And she understands that none of this is what must be (except that Louie seems determined to turn the solar system green), but only what human beings can choose to do—and the story moves on again. The time has come, finally, when the world is one whether it likes it or not, when every voice can be heard—indeed, every voice that speaks must be heard, forever. It all rests with the billion people experiencing directly, and with all those who will come to know of this in the next few days.
She understands now, too, that when the image stops, she will cease to be a witness and listener—cease to be the channel for all of this—and then finally she will be alone, for their last gift to her will be to turn off the transmitters in her head permanently. She is about to be alone, along with all the Earth’s billions again.
It makes her think for a moment, while she can still see with god’s eyes, and she sees Jesse, standing in the crowd and drinking it all in but unable to form it into words, a small brown child on his shoulders because the boy couldn’t see and Jesse helps as naturally as he breathes, the boy’s family around him—he is not, and never will be, one of them, but they can stand together. She looks beyond that to see Berlina Jameson and Brittany Lynn Hardshaw looking over the shoulders of the world, feels the sense of their own unimportance washing over the reporter and the President… and beyond them, she looks into the eyes of Louie and Carla….
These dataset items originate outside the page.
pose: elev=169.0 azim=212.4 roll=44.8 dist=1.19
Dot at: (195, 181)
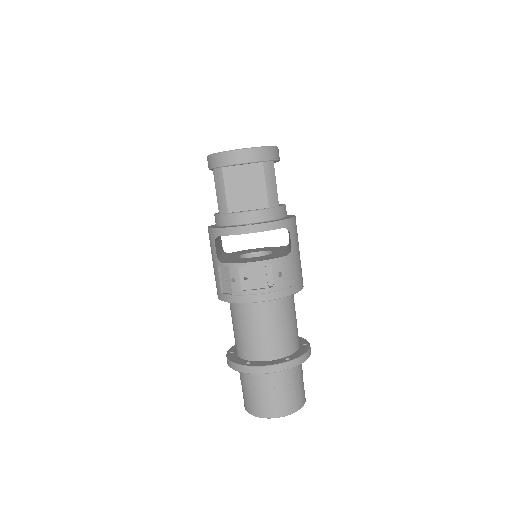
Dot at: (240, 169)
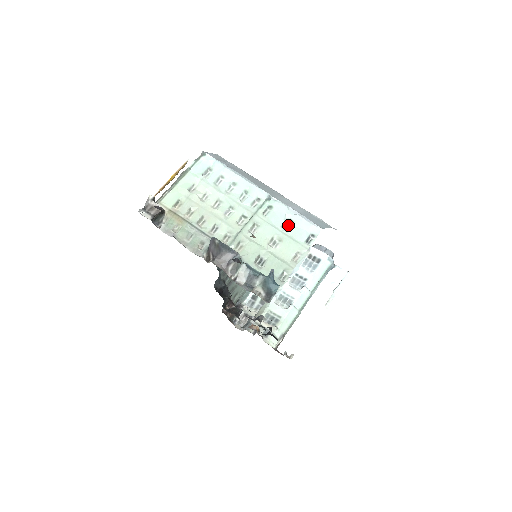
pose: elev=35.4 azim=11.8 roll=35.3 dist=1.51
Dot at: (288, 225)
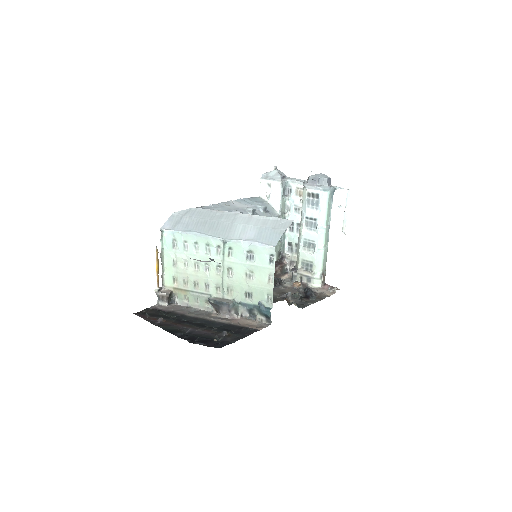
Dot at: (250, 256)
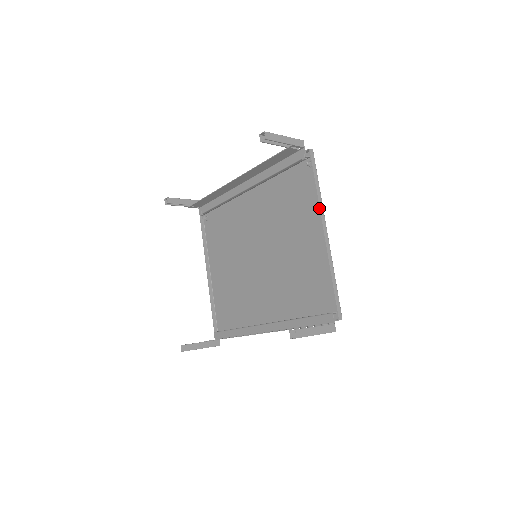
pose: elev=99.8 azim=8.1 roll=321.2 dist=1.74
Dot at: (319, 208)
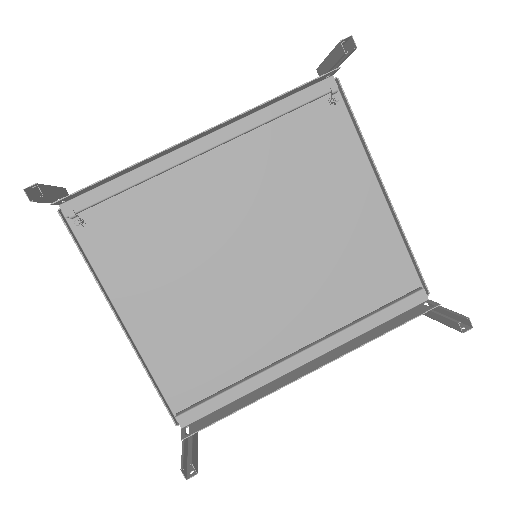
Dot at: (373, 160)
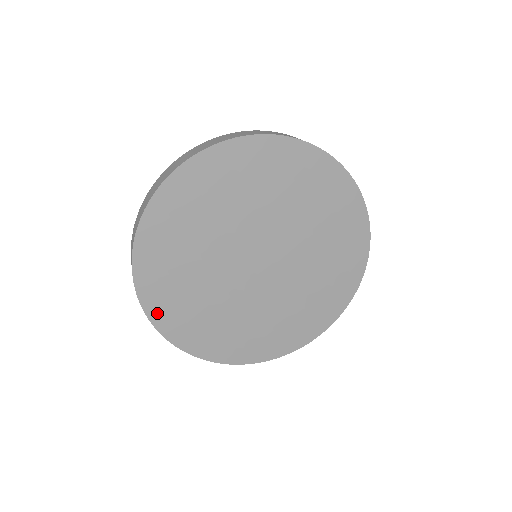
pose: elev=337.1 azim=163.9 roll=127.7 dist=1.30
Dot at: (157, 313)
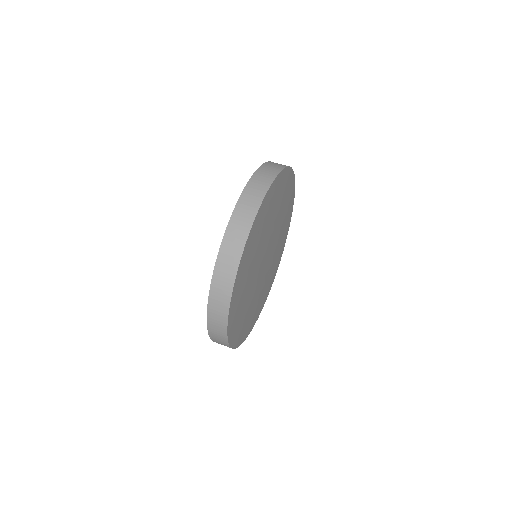
Dot at: (238, 341)
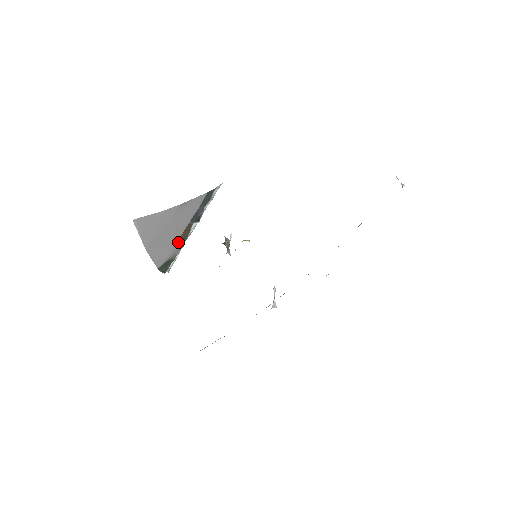
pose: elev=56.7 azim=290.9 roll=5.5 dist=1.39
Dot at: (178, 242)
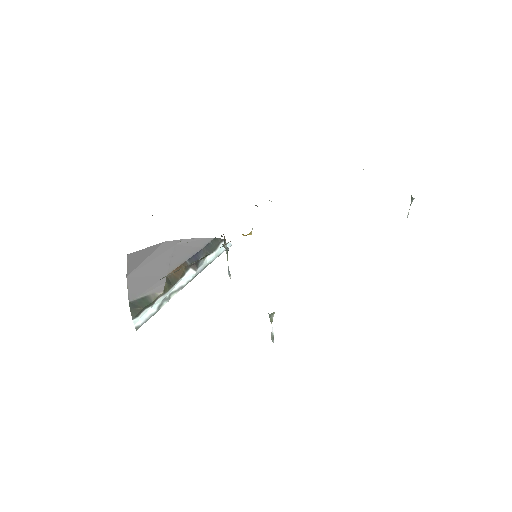
Dot at: (166, 278)
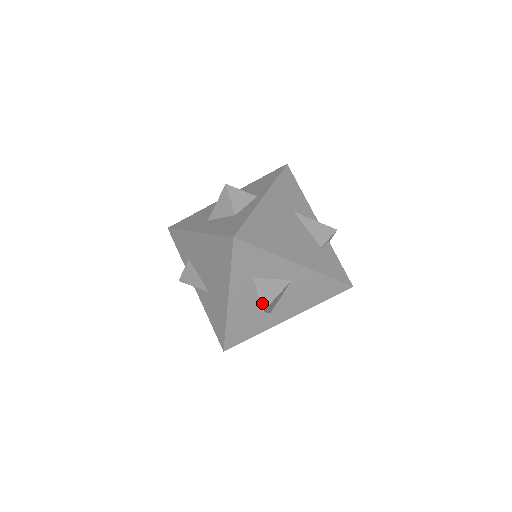
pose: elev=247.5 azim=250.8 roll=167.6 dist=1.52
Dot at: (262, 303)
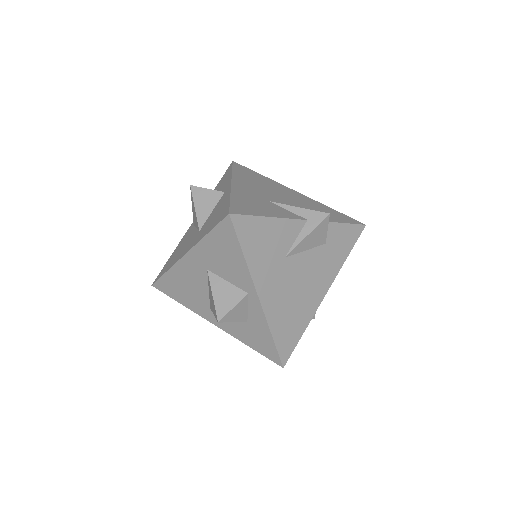
Dot at: occluded
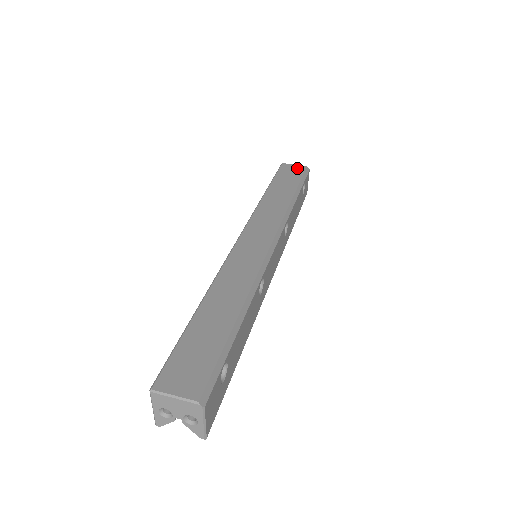
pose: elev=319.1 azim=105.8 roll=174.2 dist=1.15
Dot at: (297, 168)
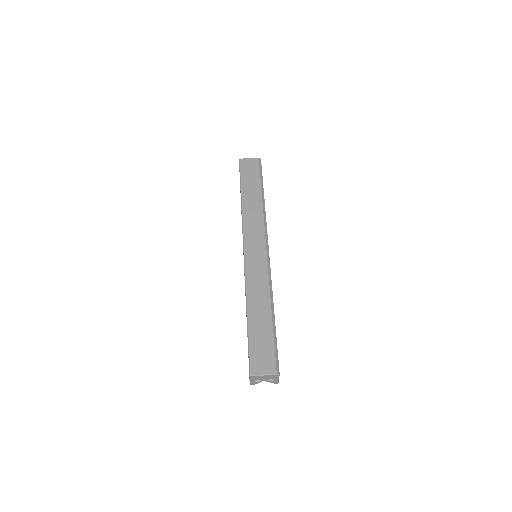
Dot at: (253, 162)
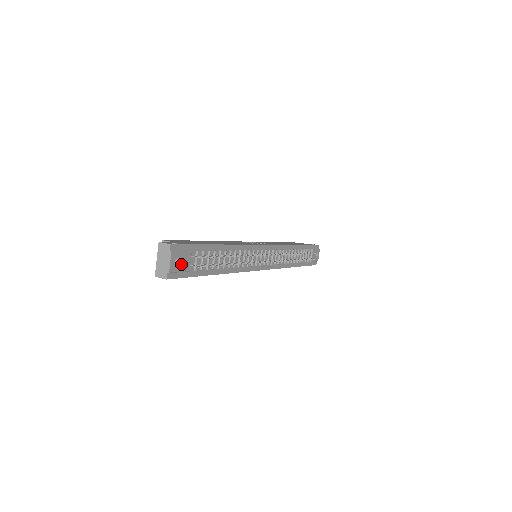
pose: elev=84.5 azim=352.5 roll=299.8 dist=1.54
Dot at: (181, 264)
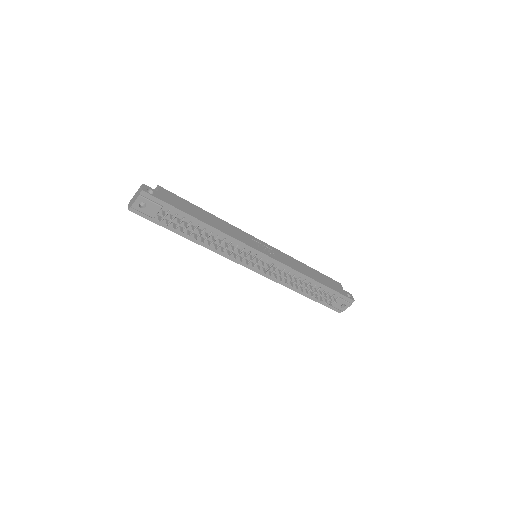
Dot at: (146, 209)
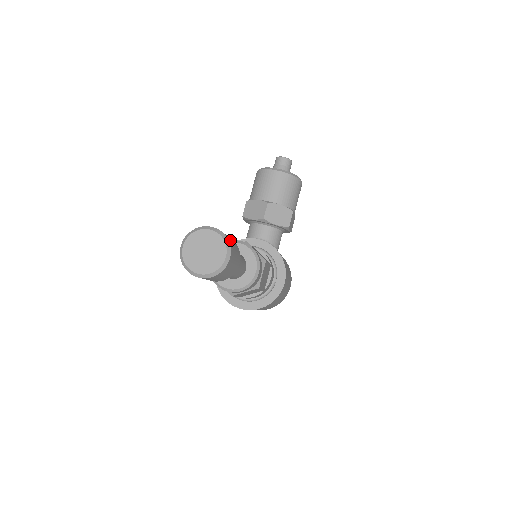
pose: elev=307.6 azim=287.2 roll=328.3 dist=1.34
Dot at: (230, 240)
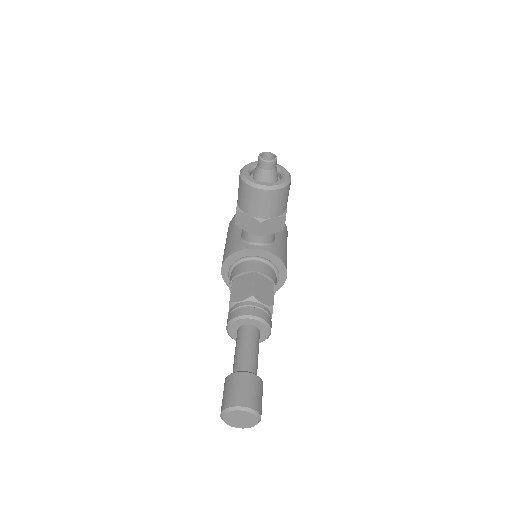
Dot at: (257, 400)
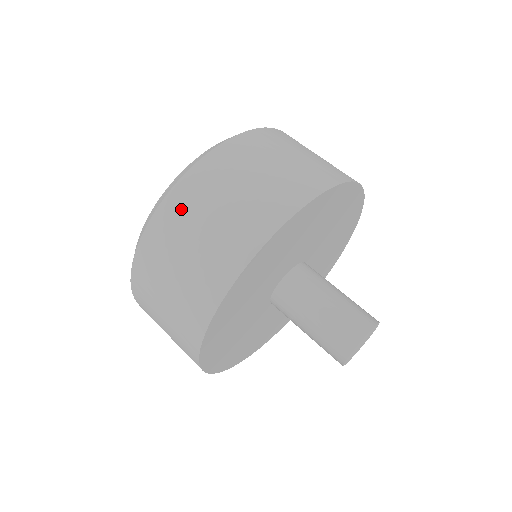
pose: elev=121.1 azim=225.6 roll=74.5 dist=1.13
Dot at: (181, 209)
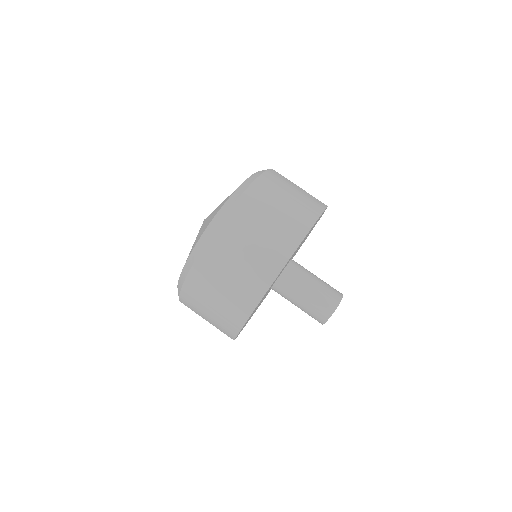
Dot at: (192, 300)
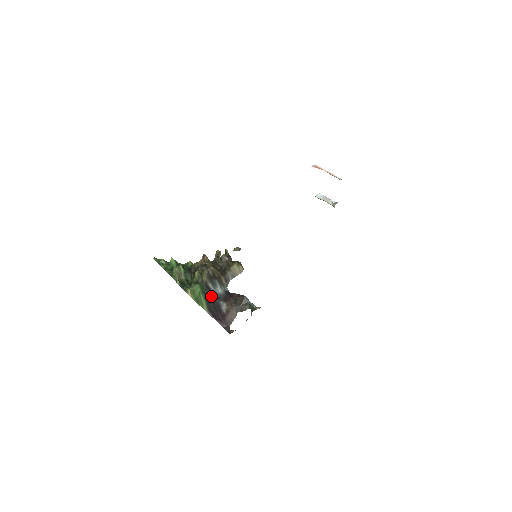
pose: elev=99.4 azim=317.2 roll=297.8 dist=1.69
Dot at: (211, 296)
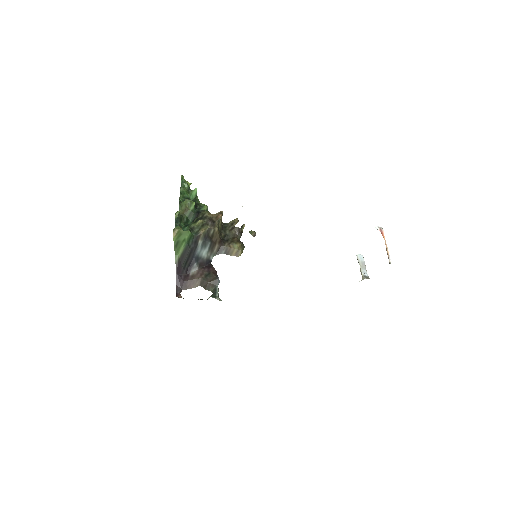
Dot at: (192, 251)
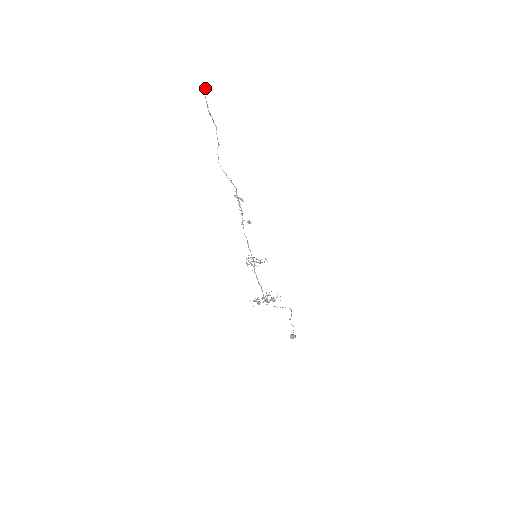
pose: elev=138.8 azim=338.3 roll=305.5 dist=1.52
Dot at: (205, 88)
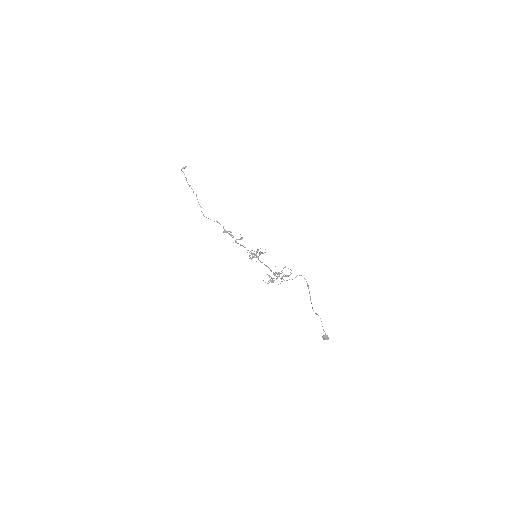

“You are gods,” she breathes quietly, and is rewarded with a roar of laughter from them. We aren’t even fully human, Louie explains.
And Carla adds, Oh, no you don’t. We’ve shown you the whole big Earth, and the universe beyond, and put it in your hands. You don’t get to hand it back. We’ll hang around to help out and see what you do—at least until we get bored—but we’re not taking responsibility for this show. You want gods, make somebody else be god—and make it somebody bigger than yourself, not just smarter or stronger.
Otherwise, Louie adds, we might just decide to do a little idol-smashing. We’re very glad we were once human and we wouldn’t have missed it, so if you dummies don’t appreciate being human, we just might decide to make you appreciate it.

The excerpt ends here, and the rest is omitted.